Kenapa pemerintah tak pernah tuntas membenahi jalur Pantura? Seluruh ruas di jalur itu semestinya berkonstruksi beton agar tahan lama. Kebiasaan sekadar memoles jalan sehabis musim hujan atau menjelang musim mudik Lebaran harus ditinggalkan. Saban tahun, pemerintah menggelontorkan Rp 1,2 triliun lebih hanya untuk perbaikan.
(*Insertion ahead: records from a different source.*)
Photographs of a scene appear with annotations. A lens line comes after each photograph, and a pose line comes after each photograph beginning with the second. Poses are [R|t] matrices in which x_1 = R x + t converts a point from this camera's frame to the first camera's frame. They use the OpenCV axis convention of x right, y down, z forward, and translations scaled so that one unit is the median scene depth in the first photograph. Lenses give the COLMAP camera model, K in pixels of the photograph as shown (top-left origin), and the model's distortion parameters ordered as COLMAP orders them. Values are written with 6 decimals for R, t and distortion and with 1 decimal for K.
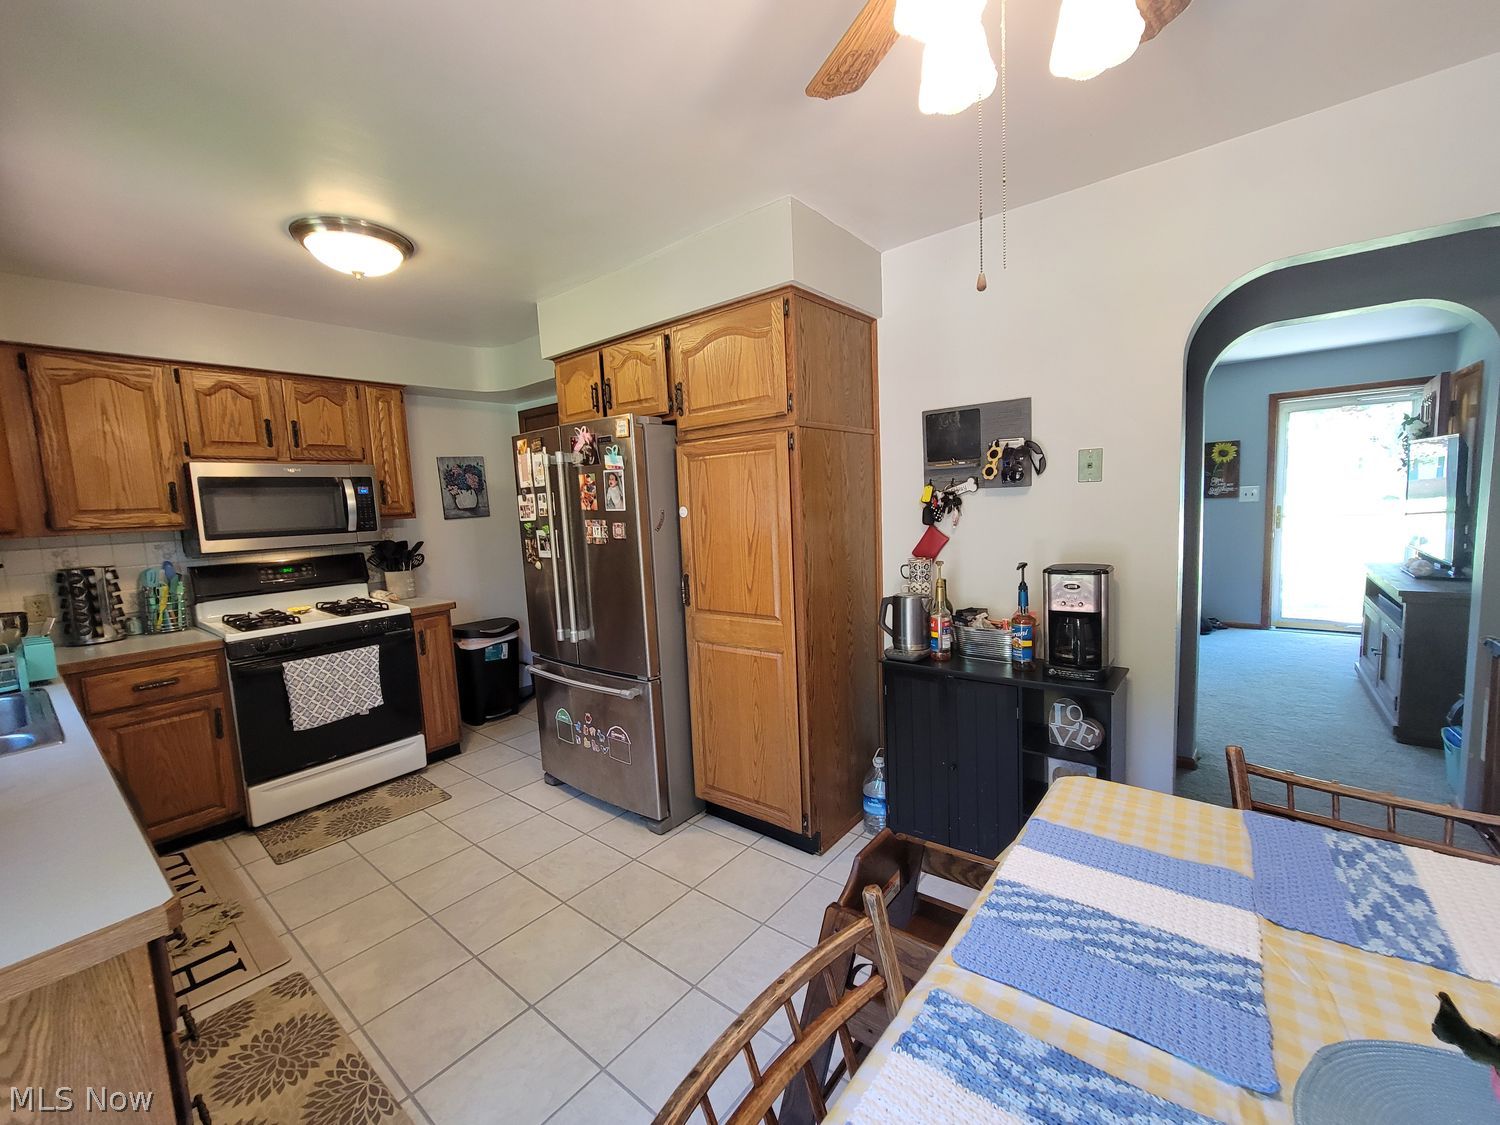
lens RADIAL K [[610.8, 0, 760.8], [0, 610.8, 564.4], [0, 0, 1]] dist [-0.007978, 0.001793]
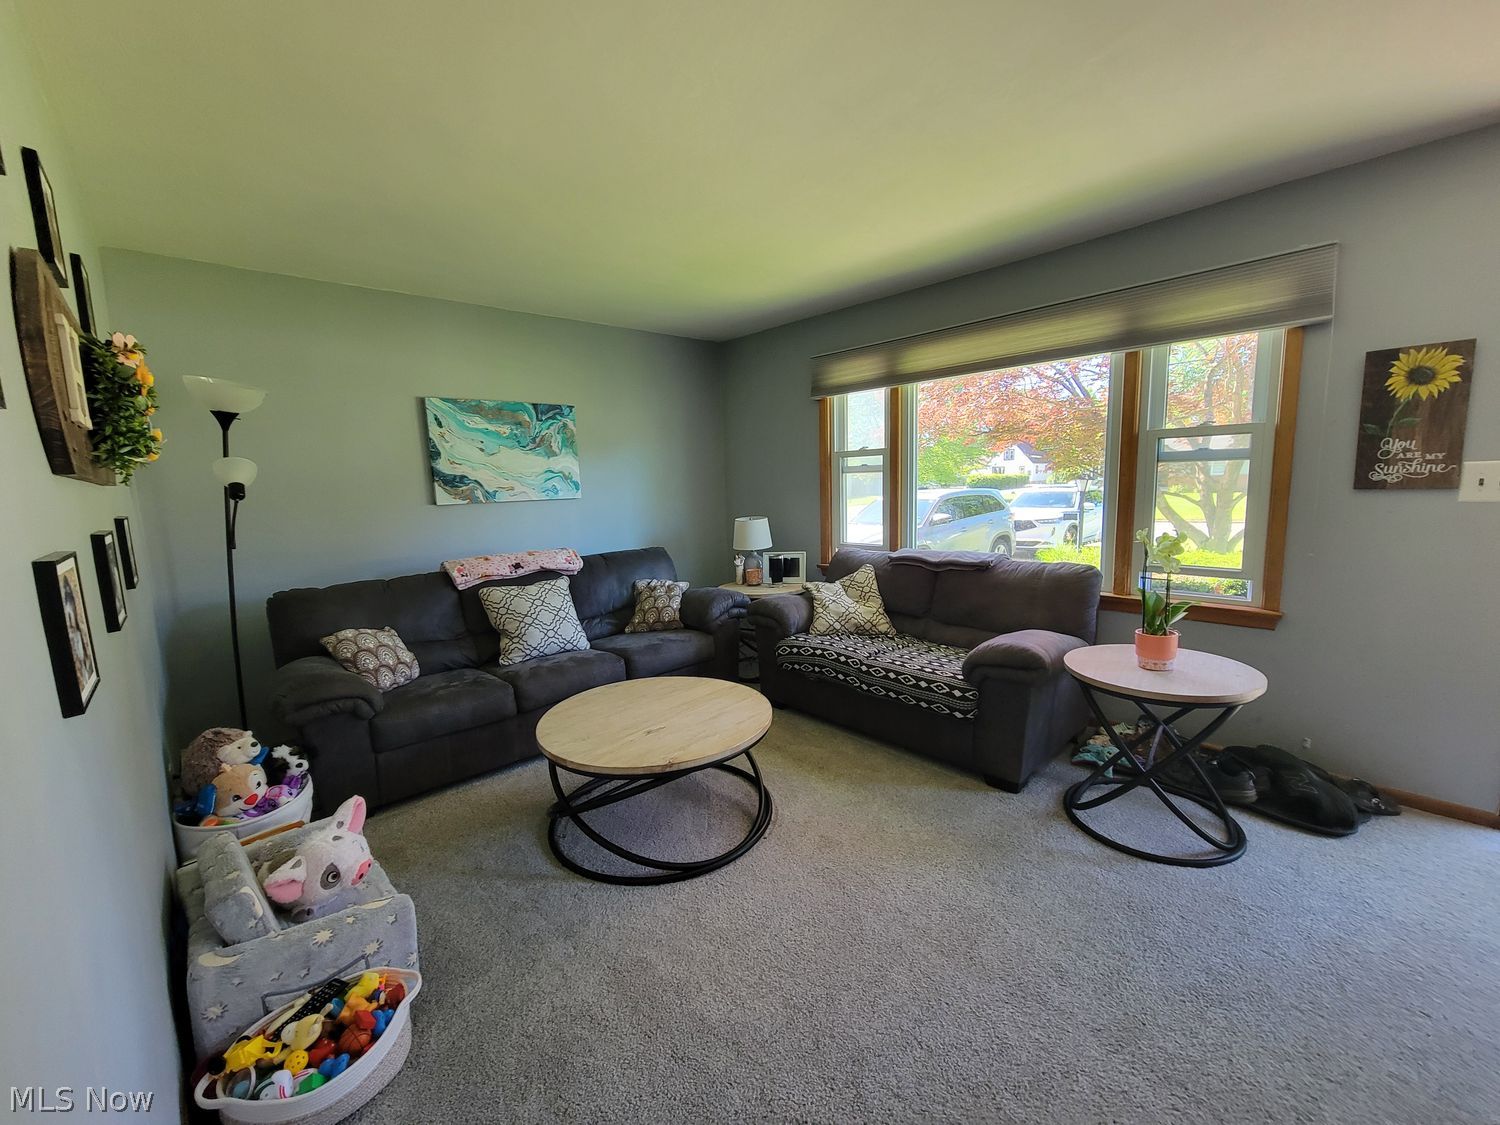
lens RADIAL K [[610.8, 0, 756.7], [0, 610.8, 564.2], [0, 0, 1]] dist [-0.007978, 0.001793]
pose [[0.990510, 0.030917, -0.133915, 0.395368], [-0.024836, 0.998594, 0.046840, -0.069640], [0.135175, -0.043069, 0.989885, 0.553976]]
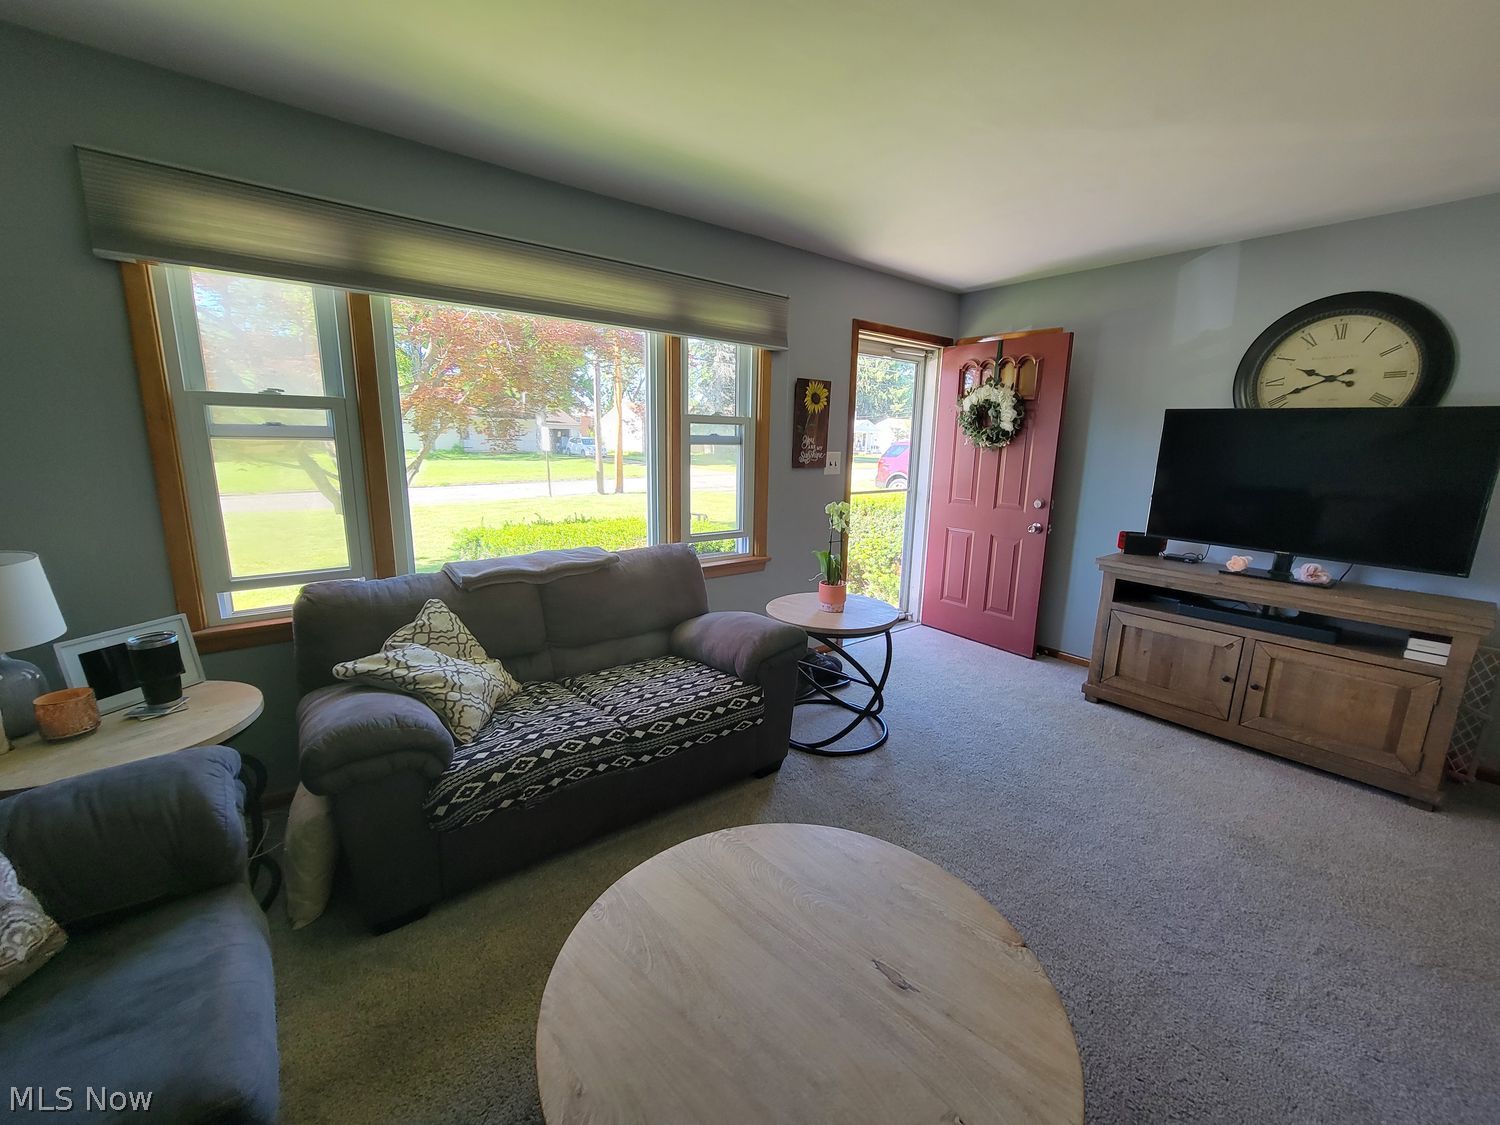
lens RADIAL K [[610.8, 0, 753.3], [0, 610.8, 565.9], [0, 0, 1]] dist [-0.007978, 0.001793]
pose [[0.209282, -0.152106, 0.965953, 0.096623], [0.066885, 0.987741, 0.141046, -0.103783], [-0.975565, 0.035090, 0.216890, 0.934691]]
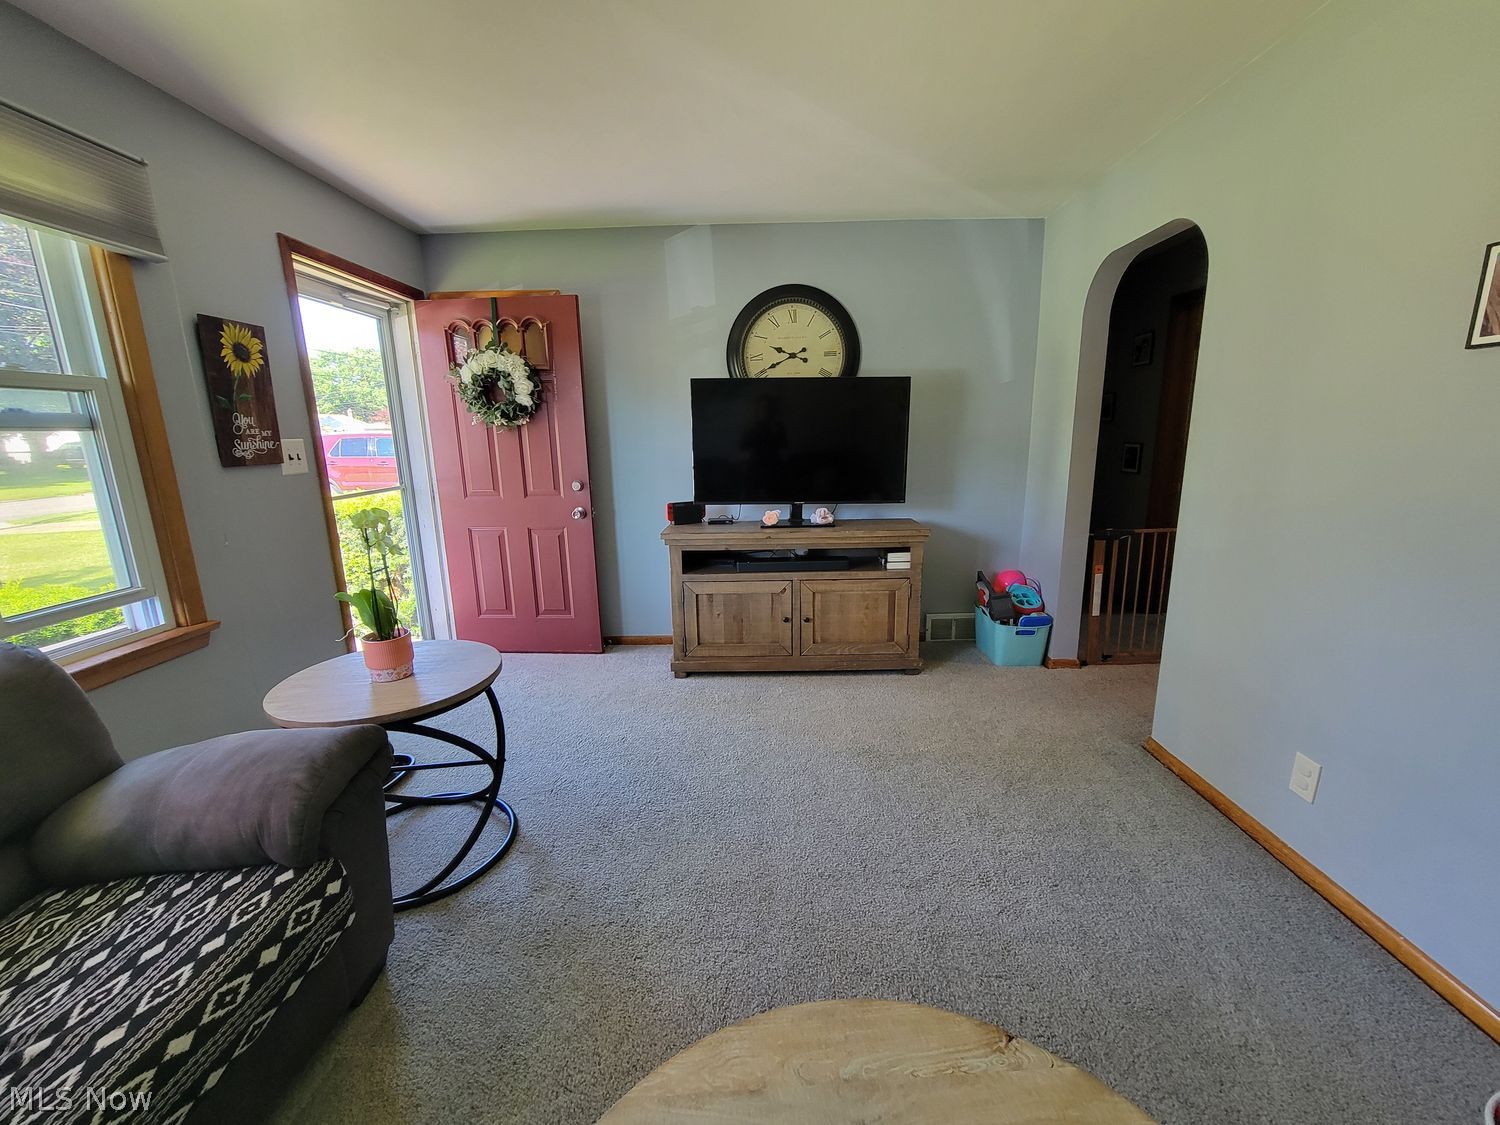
lens RADIAL K [[610.8, 0, 751.3], [0, 610.8, 567.3], [0, 0, 1]] dist [-0.007978, 0.001793]
pose [[-0.612939, -0.114784, 0.781748, 0.232971], [0.125184, 0.962788, 0.239518, -0.101566], [-0.780151, 0.244672, -0.575761, 1.007389]]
Terkesan bahwa tambal sulam jalur sepanjang 1.300 kilometer itu hanya menjadi proyek mainan para pejabat.
Tak hanya keteter membenahi jalur yang sudah ada, pemerintah juga belum mampu menyediakan jalan alternatif. Pemerintah sudah merancang proyek jalan tol dan jalur ganda kereta trans-Jawa sejak 2004, tapi hingga sekarang belum kelar. Kegagalan ini membuat beban jalur Pantura kian berat. Saat ini, dalam sehari, ada 40 ribu sampai 50 ribu kendaraan yang melewati jalur Pantura. Padahal jalur ini cuma dirancang menahan beban 20 ribu kendaraan sehari.
Proyek rel ganda trans-Jawa lumayan mengalami kemajuan. Tahun ini diperkirakan akan selesai karena hanya sedikit ruas yang lahannya belum dibebaskan. Tapi proyek tol trans-Jawa seakan berjalan di tempat lantaran masih banyak tanah yang belum dibebaskan. Dari sembilan ruas jalan tol yang direncanakan di jalur ini, baru lahan untuk jalan tol Cikampek-Palimanan yang sudah dibebaskan 100 persen.
Kinerja yang buruk itu merupakan rapor merah bagi Kementerian Pekerjaan Umum. Tapi semestinya bukan hanya kementerian ini yang bertanggung jawab. Sebab, proyek penting ini menyangkut banyak urusan, dari pembebasan tanah hingga sederet kebijakan pemerintah yang menyokongnya.
Yang jelas, publik melihat betapa lemah kemampuan pemerintah Susilo Bambang Yudhoyono dalam menyelesaikan proyek besar. Jika infrastruktur transportasi di Jawa saja begitu amburadul, orang tentu mudah membayangkan keadaan yang lebih buruk di Sumatera, Kalimantan, Sulawesi, dan Papua. Peran pemerintah pun kurang signifikan dalam memacu laju perekonomian lewat pembangunan infrastruktur.
Dari kasus proyek Pantura, terungkap akar persoalannya. Kelemahan kita bukan terletak pada kurangnya gagasan yang indah, melainkan pada kemampuan eksekusi. Itulah pelajaran penting sekaligus pekerjaan rumah bagi pemerintah hasil Pemilu 2014 mendatang.